## [REQUIREMENT]
The answer is every line in the data below that contains the word "right".

Records from a data collection:
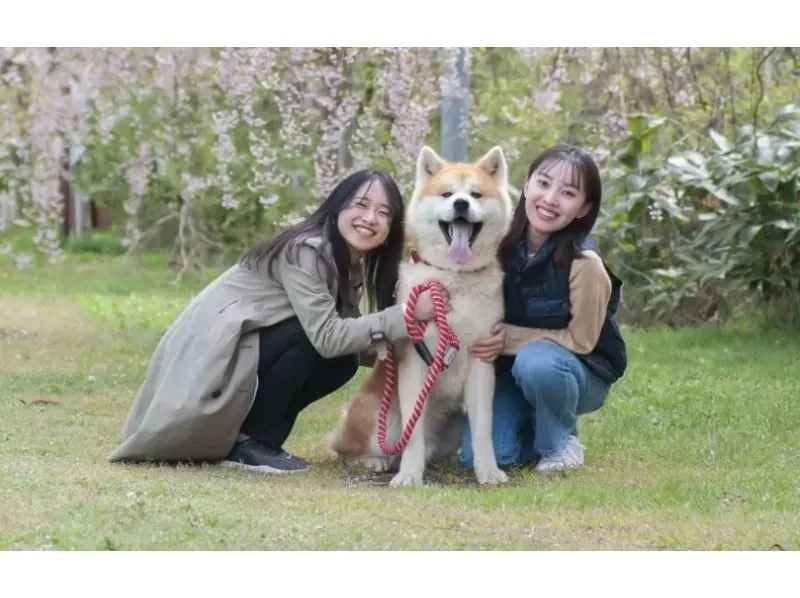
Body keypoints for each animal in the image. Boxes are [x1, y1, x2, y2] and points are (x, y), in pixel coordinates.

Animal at [324, 145, 512, 488]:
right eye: (447, 194)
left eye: (475, 194)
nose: (461, 204)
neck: (453, 279)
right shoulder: (415, 360)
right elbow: (413, 433)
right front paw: (410, 476)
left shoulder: (482, 360)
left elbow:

## [ANSWER AREA]
right eye: (447, 194)
right shoulder: (415, 360)
right elbow: (413, 433)
right front paw: (410, 476)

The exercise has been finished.